New images from Hawaii's W.M. Keck Observatory and Chile's Very Large Telescope show nearly global cloud cover at high elevations and a dreary morning drizzle that seems to dissipate around midmorning local time -- which is about three Earth days after sunrise.

Scientists had expected rain in the atmosphere of this planet-sized moon, but these near-infrared images for the first time have revealed a persistent drizzle of methane off the western foothills of Xanadu.

"We expected that perhaps it was raining. It was reasonable that it could be raining. We just didn't know if it was raining right now," said Mate Adamkovics, a University of California, Berkeley researcher whose paper appears in the journal Science.

Titan is larger than the planet Mercury, but much, much colder, with surface temperatures of minus 297 degrees Fahrenheit (minus 183 degrees Celsius) -- cold enough to turn an explosive gas like methane into a liquid form.

"The question is, is it liquid methane that is sitting in a cloud, or is it falling through the sky," Adamkovics said in a telephone interview. His hunch is that it is falling, given the massive size of these raindrops, which Adamkovics believes are about 1,000 times bigger than rain on Earth.

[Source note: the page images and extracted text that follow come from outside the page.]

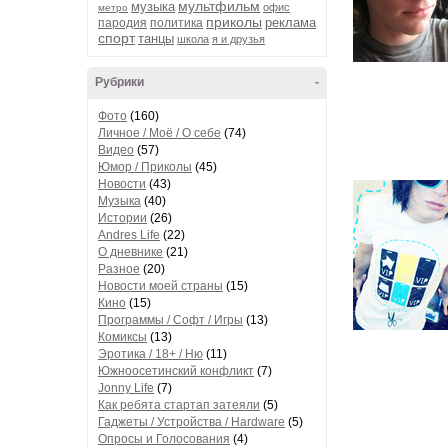
мультфильм
музыка
офис
метро
приколы
реклама
пародия
политика
спорт
танцы
школа
я и друзья
Рубрики
-
Фото
(160)
Личное / Моё / О себе
(74)
Видео
(57)
Юмор / Приколы
(45)
Новости
(43)
Музыка
(40)
Истории
(26)
Andres Life
(22)
О дневнике
(21)
Разное
(20)
Новости моей страны
(15)
Кино
(15)
Программы / Софт / Игры
(13)
Комиксы
(13)
Эротика / 18+ / Ню
(11)
Южноосетинский конфликт
(7)
Jonny Life
(7)
Как ребята стартап затеяли
(5)
Гаджеты / Устройства / Hardware
(5)
Опросы и Голосования
(4)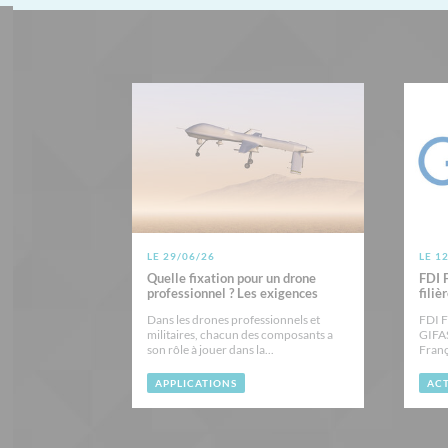
LE 29/06/26
LE 1
Quelle fixation pour un drone
FDI F
professionnel ? Les exigences
filiè
des...
Dans les drones professionnels et
FDI F
militaires, chacun des composants a
GIFAS
son rôle à jouer dans la...
Franç
APPLICATIONS
ACT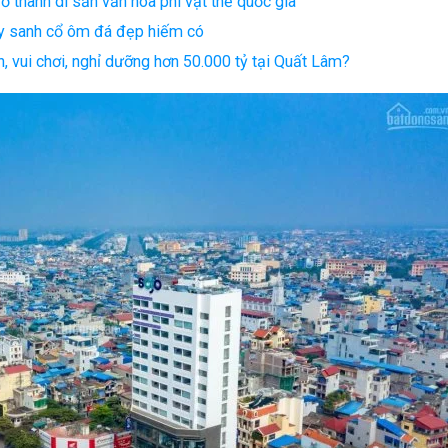
rở thành di sản văn hóa phi vật thể quốc gia
 cây sanh cổ ôm đá đẹp hiếm có
, vui chơi, nghỉ dưỡng hơn 50.000 tỷ tại Quất Lâm?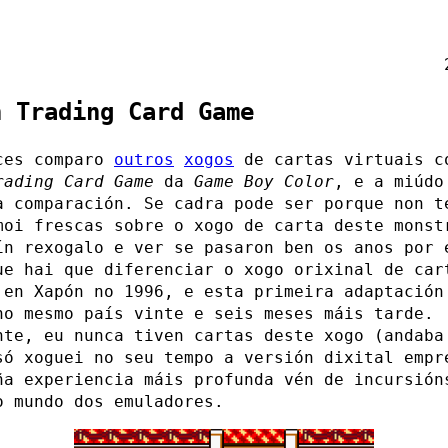
n Trading Card Game
ces comparo
outros
xogos
de cartas virtuais c
rading Card Game
da
Game Boy Color
, e a miúdo
a comparación. Se cadra pode ser porque non t
moi frescas sobre o xogo de carta deste monst
ín rexogalo e ver se pasaron ben os anos por 
ue hai que diferenciar o xogo orixinal de car
 en Xapón no 1996, e esta primeira adaptación
no mesmo país vinte e seis meses máis tarde.
nte, eu nunca tiven cartas deste xogo (andaba
só xoguei no seu tempo a versión dixital empr
ña experiencia máis profunda vén de incursión
o mundo dos emuladores.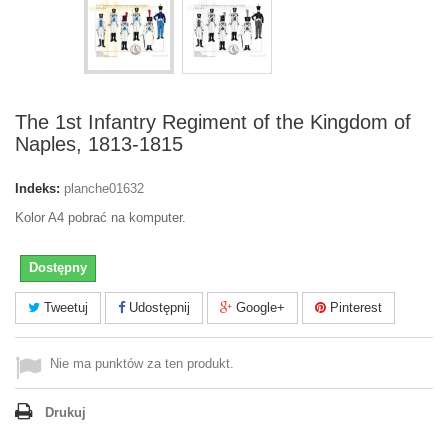
The 1st Infantry Regiment of the Kingdom of
Naples, 1813-1815
Indeks:
planche01632
Kolor A4 pobrać na komputer.
Dostępny
Tweetuj
Udostępnij
Google+
Pinterest
Nie ma punktów za ten produkt.
Drukuj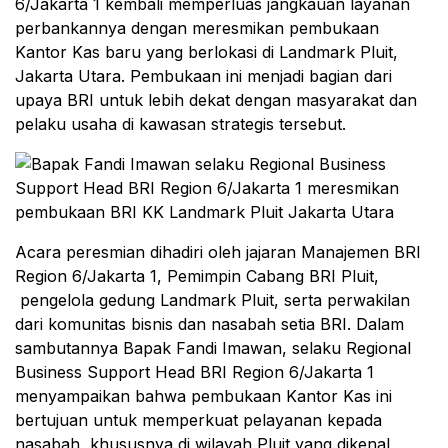
6/Jakarta 1 kembali memperluas jangkauan layanan
perbankannya dengan meresmikan pembukaan
Kantor Kas baru yang berlokasi di Landmark Pluit,
Jakarta Utara. Pembukaan ini menjadi bagian dari
upaya BRI untuk lebih dekat dengan masyarakat dan
pelaku usaha di kawasan strategis tersebut.
Acara peresmian dihadiri oleh jajaran Manajemen BRI
Region 6/Jakarta 1, Pemimpin Cabang BRI Pluit,
pengelola gedung Landmark Pluit, serta perwakilan
dari komunitas bisnis dan nasabah setia BRI. Dalam
sambutannya Bapak Fandi Imawan, selaku Regional
Business Support Head BRI Region 6/Jakarta 1
menyampaikan bahwa pembukaan Kantor Kas ini
bertujuan untuk memperkuat pelayanan kepada
nasabah, khususnya di wilayah Pluit yang dikenal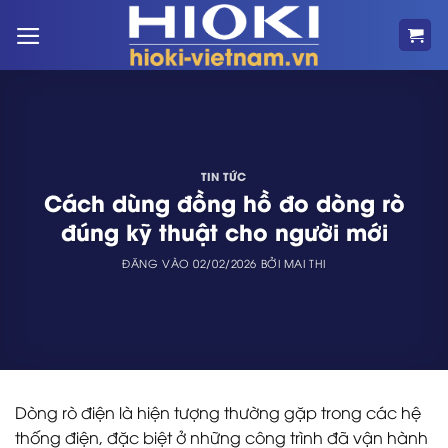
Bỏ
qua
nội
dung
TIN TỨC
Cách dùng đồng hồ đo dòng rò
đúng kỹ thuật cho người mới
ĐĂNG VÀO
02/02/2026
BỞI
MAI THI
Dòng rò điện là hiện tượng thường gặp trong các hệ
thống điện, đặc biệt ở những công trình đã vận hành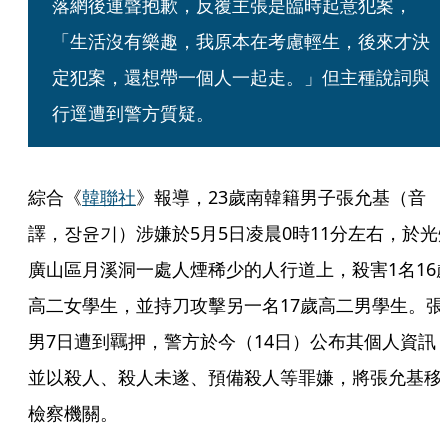
落網後連聲抱歉，反覆主張是臨時起意犯案，
「生活沒有樂趣，我原本在考慮輕生，後來才決
定犯案，還想帶一個人一起走。」但主種說詞與
行逕遭到警方質疑。
綜合《
韓聯社
》報導，23歲南韓籍男子張允基（音
譯，장윤기）涉嫌於5月5日凌晨0時11分左右，於光
廣山區月溪洞一處人煙稀少的人行道上，殺害1名16
高二女學生，並持刀攻擊另一名17歲高二男學生。張
男7日遭到羈押，警方於今（14日）公布其個人資訊
並以殺人、殺人未遂、預備殺人等罪嫌，將張允基移
檢察機關。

"Because there is a bit less gravity and the atmosphere is thicker on Titan, the rain drops and the cloud drops are really big," he said. Whereas raindrops on Earth are micrometer sized, he said on Titan they appear to be a millimeter or bigger in size. "The droplet gets so big it can't hold itself together anymore," Adamkovics said.

I don't know about that. It rained like a bastard here for about two hours, and the raindrops I saw were a hell of a lot bigger than a millimeter, and they seemed to hold together quite nicely as they crashed into the roof of my wage-slavery containment facility. At least the rain has now stopped, and the skies have cleared, which means that the first game of the American League Championship series between the Red Sox and Indians at Fenway Park will at least be somewhat dry...

He and colleagues are now speculating about just what is causing the rain, and whether it follows weather patterns similar to those on Earth.

Xanadu, a region about the size of Australia, was first discovered in 1994 by NASA's Hubble Space Telescope.

I heard this story on NPR as I drove home, and it appears that there are also lakes of methane around this region. Some scientists think that Titan's environment is similar to models of early Earth, before outgassing occurred and the oceans formed. If this is true (or even if it is not), then we have a real life laboratory experiment just waiting to be conducted.